第三話 飛龍


「神隠しの箱が動いたか……」
「鬼砕きの剣も動き始めましたが、いかがしましょう?」
 漆黒の中で、男が呟く。女が呟くようにして答えるが、それは漆黒の中に静かに響き渡るようにして波紋を広げる。
「鬼砕きごとに興味は無い。元々奴が動こうが私には関係無い」
「しかし、ウタウタイが出てきたら……」
「出てきたら潰せば良いだけの話。パンドラさえ手に入ればどうとでもなる」
 それ以上の会話が無駄と悟ったか、女はすらりと伸びるようにして立ち上がり、漆黒のなかから音一つ立てず消えた。
 沈黙の中で聞こえてくる暗黒という名の叫び声を、男はじっと聞いていた。


「来い、パンドラ!」
 叫びと同時に、章人の右手にキーブレードが握られる。純白の光を尾として引きながら、禁断の箱の鍵であるソレはロボット達を軽々と引き裂いていく。
「くそっ……、キリが無い!」
 幾ら切ろうと、切った分其処で再生してくるのでは無いだろうかと疑う程に、ロボット達は湧き出るようにしてザカザカと出てくる。
 片っ端から切るが、こちとら人間、いつまでも体力が保つわけではない。そのうちに疲れが目に見え、そしてその分傷も身体に付けられていく。
「う、おぉぉぉ!」
 物理攻撃は全て無効化されているが、ソゥハイトの一撃はあっさりと食らう。章人のソゥハイトはパンドラ、武器その物で在るが故に、なんら問題はない。
 ……吸血鬼として形成されてしまった自分の別人格は、ラグナロクをソゥハイトとしていたらしい。……まぁ、過去に一度ずつ春日に、そして佐上に殺されている訳なのだが。
 サン・ミゲルの住人を逃がしているファンタズ・フラグメント達と会ったが、誰一人として和途の行方を知るものは居ないらしい。
 不安が膨らむが、きっと『和途』ならば大丈夫だ、と自分に言い聞かせる。パンドラが虚しく叫び、そしてロボットが切り捨てられる。
 と、
 ――ガゥン。
 機動音とも遠吠えとも付かないソレと共に、幾千という光の帯が降り注いだ。
「――っな!?」
 機銃によって穴だらけにされた体を無理矢理に動かしながら、和途が叫ぶ。

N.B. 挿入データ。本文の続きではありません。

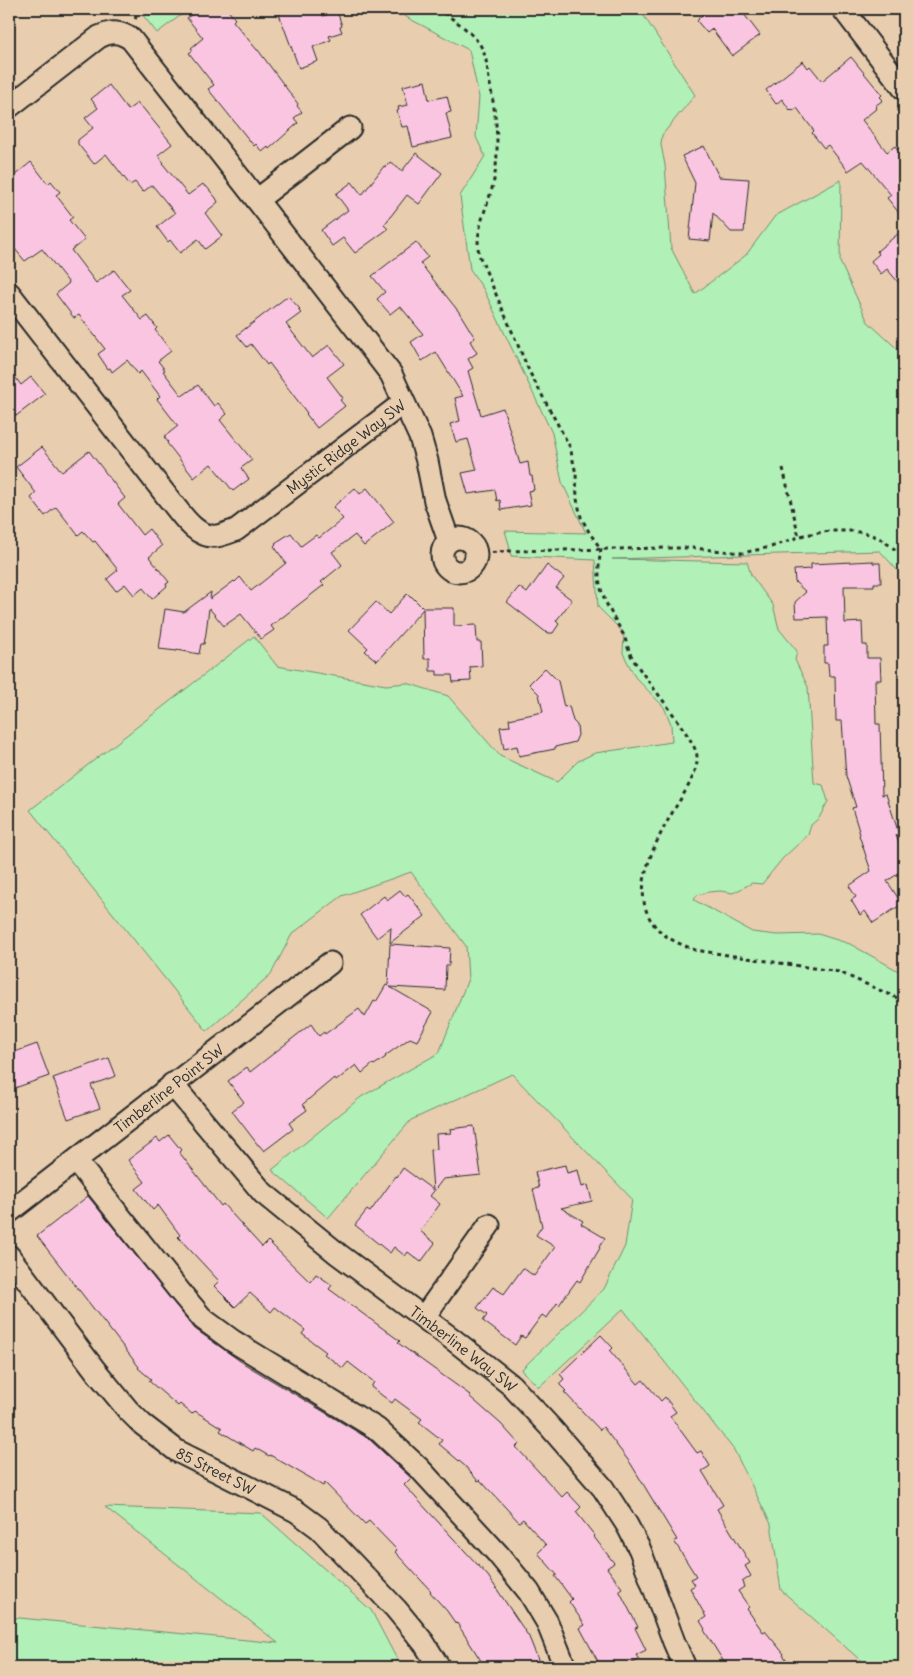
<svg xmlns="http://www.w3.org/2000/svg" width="913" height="1676" viewBox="0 0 913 1676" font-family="Delius,sans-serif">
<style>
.green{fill:#b1f0b7;stroke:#6e8e71}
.building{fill:#fac5e1;stroke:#2b2b2b}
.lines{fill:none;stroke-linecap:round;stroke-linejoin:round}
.minor-casing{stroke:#2b2b2b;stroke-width:25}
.path{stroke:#2b2b2b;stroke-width:3;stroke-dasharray:4 4;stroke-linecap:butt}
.minor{stroke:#e8ceaf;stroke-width:21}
.labels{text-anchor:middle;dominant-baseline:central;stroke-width:4;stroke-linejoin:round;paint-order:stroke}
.street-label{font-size:15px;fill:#2b2b2b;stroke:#e8ceaf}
</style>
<rect width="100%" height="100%" fill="#e8ceaf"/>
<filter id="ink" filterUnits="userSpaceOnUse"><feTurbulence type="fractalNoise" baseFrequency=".02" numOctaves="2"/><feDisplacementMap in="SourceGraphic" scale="10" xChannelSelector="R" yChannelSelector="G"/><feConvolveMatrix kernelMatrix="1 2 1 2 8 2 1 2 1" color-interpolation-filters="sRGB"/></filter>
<g filter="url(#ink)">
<g class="green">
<polygon points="138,9 189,9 157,33"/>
<polygon points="395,9 643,9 644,16 695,95 662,135 661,145 665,165 671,248 695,294 746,255 775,216 841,180 840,262 868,322 904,355 904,575 897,570 880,551 612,559 747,562 751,575 773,605 779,629 797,651 795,660 808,687 814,783 823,785 828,801 819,818 811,825 808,835 783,858 762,884 752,883 733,893 720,891 708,892 697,895 694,900 752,932 777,935 818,934 850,944 904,974 904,1667 868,1667 781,1590 771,1524 734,1450 623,1309 539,1387 521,1370 604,1289 625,1246 632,1199 512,1074 411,1120 328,1218 272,1170 361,1097 439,1053 468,979 466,946 411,872 342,896 292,934 271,974 207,1031 30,810 254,636 277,666 386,685 407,683 448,696 500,756 557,782 578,761 595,753 672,742 671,724 664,707 635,677 623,653 624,633 598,607 595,560 511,556 509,544 505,531 586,533 562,482 552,433 484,290 470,269 460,196 485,156 476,137 479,97 469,50 408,18"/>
<polygon points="105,1507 261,1513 371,1610 401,1667 9,1667 9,1617 278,1643"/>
</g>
<g class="building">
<polygon points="199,9 227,9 235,19 233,21 257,50 258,50 298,104 297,106 302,112 294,118 298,123 269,149 268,147 262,152 256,144 254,146 208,89 214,85 189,53 193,50 191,48 203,38 187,18"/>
<polygon points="292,9 320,9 323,16 337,11 342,26 340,27 342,32 329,36 331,40 313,47 318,61 299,68 279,14"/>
<polygon points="710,9 740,9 760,35 732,56 712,29 707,33 697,21 699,19 698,18"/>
<polygon points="851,57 882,95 880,97 883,100 875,106 877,108 862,120 887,152 895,146 904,158 904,219 887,198 891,195 863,161 848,171 828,145 824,148 812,133 814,131 797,108 793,111 791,109 790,110 782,99 776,104 766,90 803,61 808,68 810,66 822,81"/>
<polygon points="425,81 429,100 447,96 451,112 446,113 452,138 413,147 408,126 402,127 397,111 399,110 398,107 408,105 403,86"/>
<polygon points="109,85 128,110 137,103 141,108 142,107 172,144 158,155 164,163 163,164 188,195 203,184 205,187 206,186 216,198 218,202 205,213 222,236 205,249 198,239 180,253 170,240 168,242 157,227 175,213 152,185 143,192 135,182 130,185 106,154 94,164 78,144 78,140 93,128 85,118 98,108 91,99"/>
<polygon points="704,146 719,177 749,179 744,232 731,232 713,213 710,241 689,239 695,183 682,156"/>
<polygon points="416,153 442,173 419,204 407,195 384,225 388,229 355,253 343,238 332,246 321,230 348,210 336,194 352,182 362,195 384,166 386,167 390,162 402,171"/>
<polygon points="31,162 48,184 51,181 60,192 56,195 73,217 69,220 85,240 71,250 96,283 114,270 130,290 122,295 142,320 148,316 157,328 155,330 171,351 158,361 165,370 163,371 182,396 198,385 214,406 218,403 227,414 220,420 252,460 241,468 249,479 233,491 211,464 194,478 167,443 168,442 164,437 178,426 157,399 160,396 141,371 138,374 127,360 112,372 110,368 108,369 98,354 105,349 79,315 74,318 56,294 69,283 42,249 25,261 9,242 9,180"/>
<polygon points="904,229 904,289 887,269 881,274 871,261 879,254 877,251"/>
<polygon points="416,242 428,257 420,263 459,312 475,338 470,341 477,353 468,359 473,368 468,371 481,415 503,408 520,464 528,462 530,476 532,476 534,490 528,491 531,505 501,510 500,500 497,501 495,490 468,494 462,473 477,470 468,439 456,442 450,424 460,421 455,398 463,396 436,352 422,361 411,342 423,334 400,306 390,314 377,299 385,292 372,276"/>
<polygon points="288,296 300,309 298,310 301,313 286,324 312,358 329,345 344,364 327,377 343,398 340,400 345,406 317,428 306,414 307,413 269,363 267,365 251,344 247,347 237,335"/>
<polygon points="9,369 21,385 31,377 45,394 16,416 9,406"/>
<polygon points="42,447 62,472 89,451 125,498 118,504 142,535 149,529 162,546 149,557 169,582 166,584 167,586 152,599 143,588 134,595 125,584 116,591 107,579 118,570 95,541 93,542 83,531 78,535 56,507 45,516 31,498 36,493 16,467"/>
<polygon points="355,488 360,494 367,488 394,522 364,546 355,535 332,552 342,565 321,582 324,585 271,626 274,630 261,639 241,614 224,626 209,608 206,633 204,644 201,644 199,654 177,650 177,651 159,649 165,609 184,612 211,592 210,599 234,581 235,582 240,577 251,591 286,563 274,546 276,544 275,543 291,533 301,546 316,535 319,538 343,519 333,507"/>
<polygon points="873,561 873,563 880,563 881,583 874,583 874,586 844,586 845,623 862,622 863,645 867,645 867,658 880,658 881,680 875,680 876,724 880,724 882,795 886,794 899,834 896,835 904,858 904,870 887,881 902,904 873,923 865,911 860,915 851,900 856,897 849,886 871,871 859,835 860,834 852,808 856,807 846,776 842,721 836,721 835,676 829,676 828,663 824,663 824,646 828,646 827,617 796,618 795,602 806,592 795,582 794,570 811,569 811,564"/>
<polygon points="547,565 564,578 556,588 572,600 556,621 559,624 553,633 547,633 507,602 519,587 527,593"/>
<polygon points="407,594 410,597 411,596 423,608 454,608 454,626 476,625 477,642 481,642 482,666 470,667 471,681 453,682 452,675 437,675 437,671 430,671 430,658 424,659 423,609 377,661 365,651 368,648 349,630 376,602 389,614"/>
<polygon points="545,668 558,681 564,707 569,706 573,721 577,725 578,735 575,742 555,747 555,749 519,756 517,746 504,749 500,727 510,726 509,719 543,712 539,694 529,684"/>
<polygon points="400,890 405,896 408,894 425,916 390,943 391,927 377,938 360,915 384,896 387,900"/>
<polygon points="390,944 450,948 449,965 446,965 445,990 390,987 433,1012 417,1041 410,1038 385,1056 386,1057 374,1065 373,1064 362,1073 356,1065 336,1081 334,1078 303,1104 307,1110 289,1123 293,1129 264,1151 259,1145 258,1145 232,1111 244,1102 228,1081 247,1067 250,1072 311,1024 319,1036 324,1032 325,1034 359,1009 365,1017 374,1001 376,1002 386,985 388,986"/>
<polygon points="37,1044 49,1076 9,1090 9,1054"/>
<polygon points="109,1058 116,1076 91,1085 100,1108 68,1119 53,1078"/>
<polygon points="474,1126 481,1175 443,1179 430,1196 440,1204 420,1231 435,1243 421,1262 408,1252 405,1256 394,1247 390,1253 355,1225 367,1210 370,1212 396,1176 397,1177 403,1168 433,1190 430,1150 437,1149 436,1134 451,1133 450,1129"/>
<polygon points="169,1135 181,1150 179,1152 221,1206 223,1204 262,1247 268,1241 310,1282 316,1274 332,1285 329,1289 385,1330 400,1341 398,1343 470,1395 469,1396 501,1424 519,1444 516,1447 562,1497 567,1492 581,1507 576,1512 595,1536 594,1537 614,1563 607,1568 622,1588 619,1590 638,1627 635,1628 646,1650 636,1655 639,1660 624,1667 601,1667 580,1628 585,1625 569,1602 572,1599 555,1576 557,1575 538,1553 546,1545 523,1519 519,1522 480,1480 478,1481 465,1466 439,1444 442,1440 419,1422 422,1419 395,1399 392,1403 371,1387 374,1382 348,1362 343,1368 324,1354 326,1352 302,1334 305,1330 275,1307 271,1312 250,1293 235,1307 214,1286 219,1281 178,1237 180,1235 158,1205 153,1210 136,1189 145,1182 128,1160 157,1138 160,1142"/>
<polygon points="565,1165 567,1173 578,1170 582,1187 588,1185 592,1201 561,1208 583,1221 581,1224 605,1238 599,1247 600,1248 580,1282 577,1280 559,1305 557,1303 547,1318 542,1315 525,1338 521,1336 515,1345 483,1321 487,1315 477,1308 493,1287 504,1294 523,1268 534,1276 555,1247 536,1235 542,1226 533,1189 539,1188 535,1172"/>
<polygon points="88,1196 195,1329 243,1363 369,1439 411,1478 404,1485 488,1576 529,1637 541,1667 485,1667 457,1623 456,1624 447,1611 430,1592 431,1591 395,1552 397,1550 369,1521 365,1524 325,1483 323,1486 270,1455 269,1456 255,1448 253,1451 220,1431 222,1428 195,1411 192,1414 180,1404 178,1406 149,1381 151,1379 138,1368 139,1367 37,1236"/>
<polygon points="601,1335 613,1348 610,1351 638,1384 643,1380 661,1401 665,1397 676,1412 670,1416 697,1453 701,1451 710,1466 702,1471 723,1505 717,1509 750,1563 745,1566 751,1576 742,1582 744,1587 738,1591 749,1607 747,1609 763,1632 765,1631 784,1654 783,1655 792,1667 727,1667 704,1630 705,1629 700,1621 706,1617 690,1588 695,1585 691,1579 696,1576 674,1541 677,1540 631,1464 603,1427 600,1430 564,1392 566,1391 559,1384 564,1379 560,1374"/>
</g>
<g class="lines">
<defs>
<g id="minor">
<polyline points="843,9 904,89"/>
<path d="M 9,107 L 99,37 C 111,31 119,31 131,39 L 257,200 L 391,374 L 420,437 L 427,461 L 435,501 L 449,541"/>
<polyline points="257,200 350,128"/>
<path id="s1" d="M 9,293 L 169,499 C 180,512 196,539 217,536 C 223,535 230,532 236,530 L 403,403"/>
<circle cx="459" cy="555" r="17"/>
<path id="s2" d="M 172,1084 L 263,1193 L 338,1254 L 455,1341 L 511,1385 L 551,1428 L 603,1488 L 627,1525 L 640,1550 L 674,1642 L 685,1667"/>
<polyline points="76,1161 181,1293 203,1319 233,1341 377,1429 420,1469 498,1554 529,1592 547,1622 565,1667"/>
<path id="s3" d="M 9,1212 L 330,963"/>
<path id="s4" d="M 9,1256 L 95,1370 L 128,1410 L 142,1424 L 177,1451 L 296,1511 L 319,1528 L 396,1609 L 424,1643 L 439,1667"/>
<polyline points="424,1317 489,1225"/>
</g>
</defs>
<use href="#minor" class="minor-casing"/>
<g class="path">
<path d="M 437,9 C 451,17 468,29 478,42 C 486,52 487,66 489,79 C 495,110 500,142 495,174 C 491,203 474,225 479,255 L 530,373 L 570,447 L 576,474 L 577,499 L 581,517 L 589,532 L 601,549 C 594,589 605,601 623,634 C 627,642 628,651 633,659 C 646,680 663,699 677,720 C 683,729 696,746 697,756 C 699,772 683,795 675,808 C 655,842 623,899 661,932 C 671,941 683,945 695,950 L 839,972 L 904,1001"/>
<polyline points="135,19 140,9"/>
<polyline points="783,468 799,537"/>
<polyline points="476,554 508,551 667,548 693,548 742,553 771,547 804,535 830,531 853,531 869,534 881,539 904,556"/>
</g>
<use href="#minor" class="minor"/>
</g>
</g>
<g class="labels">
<g class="street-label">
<text stroke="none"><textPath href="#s1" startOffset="482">Mystic Ridge Way SW</textPath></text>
<text stroke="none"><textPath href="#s3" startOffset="202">Timberline Point SW</textPath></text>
<text stroke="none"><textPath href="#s2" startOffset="396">Timberline Way SW</textPath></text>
<text stroke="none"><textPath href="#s4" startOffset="302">85 Street SW</textPath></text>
</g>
</g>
<rect width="913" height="1676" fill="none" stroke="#e8ceaf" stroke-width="30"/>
<rect x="15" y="15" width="883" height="1646" fill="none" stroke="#2b2b2b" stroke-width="2" filter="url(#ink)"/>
</svg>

上空から降り注ぐ光はまるで槍の如く、ロボット達を貫く。
 ……無差別砲撃、とでも言えばいいのだろうか。だが、この砲撃は龍ノ咆吼からなるもの。恐らく、先ほど何かで貫かれた際に砲撃システムの管理パスワードを盗まれたのだろう。
「……ちっ、だからデータってのはむかつくんだ」
 今のは恐らく壱式砲撃。殺す気ならば容赦なく零式砲撃を使ってくるはず。つまり、敵は俺からは壱式砲撃の管理パスワードしか盗めなかったと言うこと。
 ……しかし。
「何で、ロボット共に効いてるんだ……?」
 龍ノ咆吼はソゥハイトの様な精神的な攻撃ではない。そして、先ほどこのロボット達にはそれは無効化されていたはず。
「……まさか!?」
 もう一度和途が空を見上げたその瞬間。
 飛龍が、天空より舞い降りた。そう、それはまさしく龍ノ咆吼のモデルとなったワイバーン。神々しいまでに闇に溶けるかの如き黒に包まれたその龍。
「バハムート……!」
 しかし、本来この飛龍は既に死んだはずの存在。何故かって、その力は龍ノ咆吼として今俺の世界の砲撃システムとして作動していた。……つまり。
(敵さんは、データを再生する能力を所持してる……!)
 メガフレアが、和途の体を焼き尽くすべく放たれた次の瞬間、ソレは蒸発するようにして霧散した。
「和途!」
 振り返ることもせず、和途は短剣を構える。背後から自分の名を呼んだ者が飛び出、そして自分もそれに続く。